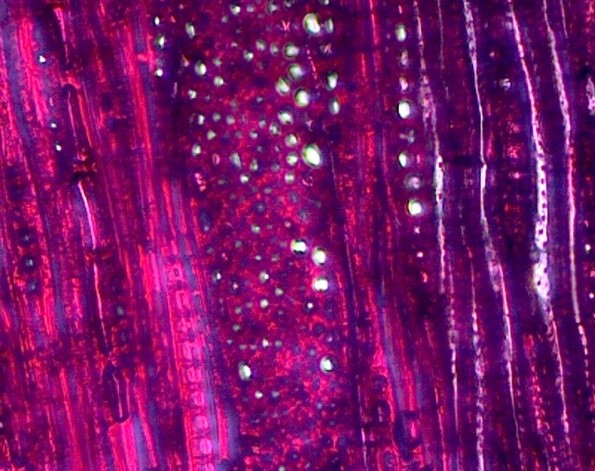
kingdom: Plantae
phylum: Tracheophyta
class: Magnoliopsida
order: Fagales
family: Fagaceae
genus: Quercus
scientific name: Quercus rubra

▸ **STATED TASK**
Lay out the text lines of every item above as a JSON list of strings, with one string per line and no blank lines. Leave the pictures out of the list.

▸ **IN RESPONSE**
[
  "kingdom: Plantae",
  "phylum: Tracheophyta",
  "class: Magnoliopsida",
  "order: Fagales",
  "family: Fagaceae",
  "genus: Quercus",
  "scientific name: Quercus rubra"
]